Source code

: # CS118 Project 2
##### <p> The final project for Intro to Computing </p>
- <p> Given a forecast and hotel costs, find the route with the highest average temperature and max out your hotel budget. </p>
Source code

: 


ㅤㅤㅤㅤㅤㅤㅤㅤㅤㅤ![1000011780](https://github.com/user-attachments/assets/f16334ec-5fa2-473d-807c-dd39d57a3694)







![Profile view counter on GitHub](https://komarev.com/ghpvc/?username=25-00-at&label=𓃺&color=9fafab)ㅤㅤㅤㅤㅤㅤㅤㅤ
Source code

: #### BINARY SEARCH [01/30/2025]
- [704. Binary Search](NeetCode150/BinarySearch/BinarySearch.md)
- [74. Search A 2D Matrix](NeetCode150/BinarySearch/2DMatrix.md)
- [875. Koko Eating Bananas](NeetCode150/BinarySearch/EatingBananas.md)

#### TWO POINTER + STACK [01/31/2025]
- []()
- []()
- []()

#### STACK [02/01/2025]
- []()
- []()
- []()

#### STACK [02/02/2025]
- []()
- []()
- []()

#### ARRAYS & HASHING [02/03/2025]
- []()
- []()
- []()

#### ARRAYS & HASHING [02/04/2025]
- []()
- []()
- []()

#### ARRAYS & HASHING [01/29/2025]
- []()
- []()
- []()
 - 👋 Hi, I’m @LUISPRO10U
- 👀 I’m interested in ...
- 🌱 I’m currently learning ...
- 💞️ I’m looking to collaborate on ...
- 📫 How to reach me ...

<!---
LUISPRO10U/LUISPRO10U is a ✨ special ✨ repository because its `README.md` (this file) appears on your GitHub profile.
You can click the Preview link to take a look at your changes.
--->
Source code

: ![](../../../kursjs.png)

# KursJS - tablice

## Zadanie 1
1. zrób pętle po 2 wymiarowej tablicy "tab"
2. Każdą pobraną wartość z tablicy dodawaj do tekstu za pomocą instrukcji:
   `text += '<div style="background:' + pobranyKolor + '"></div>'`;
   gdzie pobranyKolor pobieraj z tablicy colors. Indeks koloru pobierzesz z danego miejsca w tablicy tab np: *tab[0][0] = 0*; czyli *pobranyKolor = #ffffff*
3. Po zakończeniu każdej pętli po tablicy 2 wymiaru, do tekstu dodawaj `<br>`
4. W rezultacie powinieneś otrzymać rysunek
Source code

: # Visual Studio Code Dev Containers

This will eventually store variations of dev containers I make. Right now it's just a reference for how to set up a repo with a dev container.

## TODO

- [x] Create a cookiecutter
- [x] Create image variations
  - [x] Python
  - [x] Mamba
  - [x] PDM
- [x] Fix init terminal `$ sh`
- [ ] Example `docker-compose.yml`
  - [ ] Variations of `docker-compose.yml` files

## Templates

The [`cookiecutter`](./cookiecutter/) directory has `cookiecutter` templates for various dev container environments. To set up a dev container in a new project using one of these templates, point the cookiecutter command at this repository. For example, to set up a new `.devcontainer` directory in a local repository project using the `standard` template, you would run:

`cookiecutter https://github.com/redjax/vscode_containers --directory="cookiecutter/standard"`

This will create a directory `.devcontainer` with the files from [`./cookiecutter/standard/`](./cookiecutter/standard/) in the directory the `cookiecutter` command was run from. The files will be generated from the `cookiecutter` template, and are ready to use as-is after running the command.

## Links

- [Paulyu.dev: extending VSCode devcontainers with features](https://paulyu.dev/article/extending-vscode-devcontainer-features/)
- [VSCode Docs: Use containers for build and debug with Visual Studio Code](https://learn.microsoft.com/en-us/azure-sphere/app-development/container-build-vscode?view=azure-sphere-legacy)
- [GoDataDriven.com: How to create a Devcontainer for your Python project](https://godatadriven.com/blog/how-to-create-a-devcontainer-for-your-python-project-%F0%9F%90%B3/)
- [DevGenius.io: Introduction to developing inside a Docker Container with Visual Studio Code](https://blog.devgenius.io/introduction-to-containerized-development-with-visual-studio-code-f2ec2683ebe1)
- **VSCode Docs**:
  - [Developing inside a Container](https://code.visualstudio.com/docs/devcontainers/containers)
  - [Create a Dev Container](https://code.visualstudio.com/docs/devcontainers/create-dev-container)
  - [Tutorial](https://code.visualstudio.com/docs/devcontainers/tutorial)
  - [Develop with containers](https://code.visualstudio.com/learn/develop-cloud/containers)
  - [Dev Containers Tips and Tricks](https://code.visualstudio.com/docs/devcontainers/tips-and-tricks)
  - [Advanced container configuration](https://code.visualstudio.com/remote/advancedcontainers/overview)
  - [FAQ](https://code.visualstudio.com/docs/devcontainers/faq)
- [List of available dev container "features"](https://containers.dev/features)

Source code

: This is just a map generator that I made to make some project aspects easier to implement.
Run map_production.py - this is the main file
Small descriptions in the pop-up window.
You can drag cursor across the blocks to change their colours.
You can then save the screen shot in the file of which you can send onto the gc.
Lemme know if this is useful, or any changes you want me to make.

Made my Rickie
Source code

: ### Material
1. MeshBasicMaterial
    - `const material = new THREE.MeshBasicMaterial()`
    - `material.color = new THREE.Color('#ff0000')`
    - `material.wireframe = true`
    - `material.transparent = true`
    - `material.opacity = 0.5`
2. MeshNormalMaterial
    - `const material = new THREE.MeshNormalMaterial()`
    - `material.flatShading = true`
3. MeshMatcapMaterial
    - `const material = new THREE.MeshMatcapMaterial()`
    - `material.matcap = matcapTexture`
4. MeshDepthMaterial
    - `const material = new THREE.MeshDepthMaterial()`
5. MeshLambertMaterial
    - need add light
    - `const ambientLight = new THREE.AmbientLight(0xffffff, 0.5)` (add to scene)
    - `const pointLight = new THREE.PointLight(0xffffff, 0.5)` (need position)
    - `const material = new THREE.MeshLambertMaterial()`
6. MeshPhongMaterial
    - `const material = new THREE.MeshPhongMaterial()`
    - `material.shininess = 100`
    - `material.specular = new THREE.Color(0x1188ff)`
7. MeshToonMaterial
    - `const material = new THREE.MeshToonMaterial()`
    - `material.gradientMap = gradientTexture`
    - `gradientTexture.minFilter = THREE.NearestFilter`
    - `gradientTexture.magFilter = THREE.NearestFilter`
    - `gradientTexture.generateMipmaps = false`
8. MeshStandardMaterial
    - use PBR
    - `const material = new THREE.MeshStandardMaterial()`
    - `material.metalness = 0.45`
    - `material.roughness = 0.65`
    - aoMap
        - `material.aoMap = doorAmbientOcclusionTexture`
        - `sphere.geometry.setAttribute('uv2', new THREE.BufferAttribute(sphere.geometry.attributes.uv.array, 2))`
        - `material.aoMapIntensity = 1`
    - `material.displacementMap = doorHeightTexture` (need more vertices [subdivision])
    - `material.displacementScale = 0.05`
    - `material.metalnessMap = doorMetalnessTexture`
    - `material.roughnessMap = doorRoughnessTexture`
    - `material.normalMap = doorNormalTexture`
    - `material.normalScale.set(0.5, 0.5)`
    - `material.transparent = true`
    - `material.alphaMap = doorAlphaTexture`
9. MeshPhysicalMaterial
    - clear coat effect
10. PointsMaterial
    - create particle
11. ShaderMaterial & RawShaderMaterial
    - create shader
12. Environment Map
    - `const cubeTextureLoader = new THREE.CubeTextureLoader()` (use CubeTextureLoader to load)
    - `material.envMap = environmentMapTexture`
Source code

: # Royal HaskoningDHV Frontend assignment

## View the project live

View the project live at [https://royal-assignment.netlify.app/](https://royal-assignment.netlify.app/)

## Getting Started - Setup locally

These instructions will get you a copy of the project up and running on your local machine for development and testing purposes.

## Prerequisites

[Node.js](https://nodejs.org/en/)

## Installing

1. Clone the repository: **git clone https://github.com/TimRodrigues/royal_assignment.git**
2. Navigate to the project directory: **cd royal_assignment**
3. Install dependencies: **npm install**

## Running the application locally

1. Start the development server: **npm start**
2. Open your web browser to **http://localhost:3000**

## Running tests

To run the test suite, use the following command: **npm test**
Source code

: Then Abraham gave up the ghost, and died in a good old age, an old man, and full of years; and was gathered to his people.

-=-=-=-=-

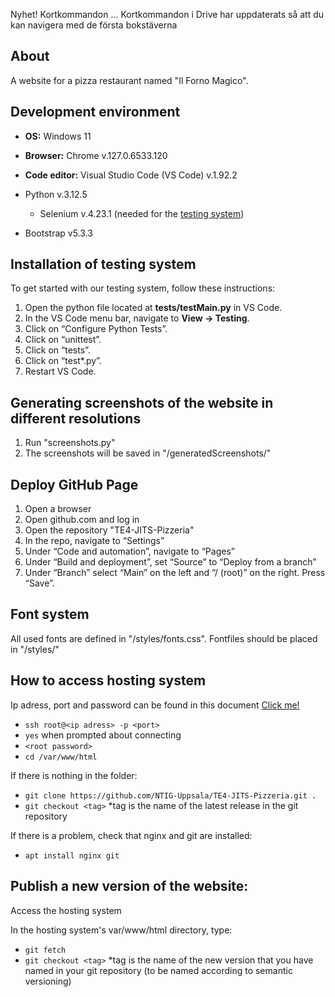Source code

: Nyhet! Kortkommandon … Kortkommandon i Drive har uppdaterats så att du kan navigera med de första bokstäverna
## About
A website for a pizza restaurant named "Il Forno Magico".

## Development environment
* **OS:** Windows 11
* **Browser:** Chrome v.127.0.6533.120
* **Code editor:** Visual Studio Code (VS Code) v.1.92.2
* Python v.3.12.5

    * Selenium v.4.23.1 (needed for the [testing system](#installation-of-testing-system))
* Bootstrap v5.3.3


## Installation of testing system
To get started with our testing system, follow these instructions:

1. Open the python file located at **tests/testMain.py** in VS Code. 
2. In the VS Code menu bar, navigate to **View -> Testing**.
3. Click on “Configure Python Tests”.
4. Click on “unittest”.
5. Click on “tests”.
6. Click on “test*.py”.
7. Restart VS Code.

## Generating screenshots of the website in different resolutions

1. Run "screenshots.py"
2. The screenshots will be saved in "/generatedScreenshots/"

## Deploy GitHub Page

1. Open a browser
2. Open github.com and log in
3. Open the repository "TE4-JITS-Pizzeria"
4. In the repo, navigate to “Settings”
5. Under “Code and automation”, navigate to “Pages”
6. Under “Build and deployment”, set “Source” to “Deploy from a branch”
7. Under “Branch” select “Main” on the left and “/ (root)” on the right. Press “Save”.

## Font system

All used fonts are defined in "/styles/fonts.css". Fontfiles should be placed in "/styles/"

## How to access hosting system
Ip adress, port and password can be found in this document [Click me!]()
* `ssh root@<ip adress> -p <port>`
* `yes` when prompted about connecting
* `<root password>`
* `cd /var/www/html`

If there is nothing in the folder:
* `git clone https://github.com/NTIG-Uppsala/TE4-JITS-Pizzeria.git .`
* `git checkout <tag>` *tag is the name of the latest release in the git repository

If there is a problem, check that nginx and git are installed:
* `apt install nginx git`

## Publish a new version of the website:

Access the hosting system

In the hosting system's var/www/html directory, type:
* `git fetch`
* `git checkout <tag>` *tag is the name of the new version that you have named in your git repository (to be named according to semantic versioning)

-=-=-=-=-

[WORK INSTRUCTIONS]: The lines you return should be those above that contain the word "visualstudio", every one of them.

[REPLY]:
  - [Developing inside a Container](https://code.visualstudio.com/docs/devcontainers/containers)
  - [Create a Dev Container](https://code.visualstudio.com/docs/devcontainers/create-dev-container)
  - [Tutorial](https://code.visualstudio.com/docs/devcontainers/tutorial)
  - [Develop with containers](https://code.visualstudio.com/learn/develop-cloud/containers)
  - [Dev Containers Tips and Tricks](https://code.visualstudio.com/docs/devcontainers/tips-and-tricks)
  - [Advanced container configuration](https://code.visualstudio.com/remote/advancedcontainers/overview)
  - [FAQ](https://code.visualstudio.com/docs/devcontainers/faq)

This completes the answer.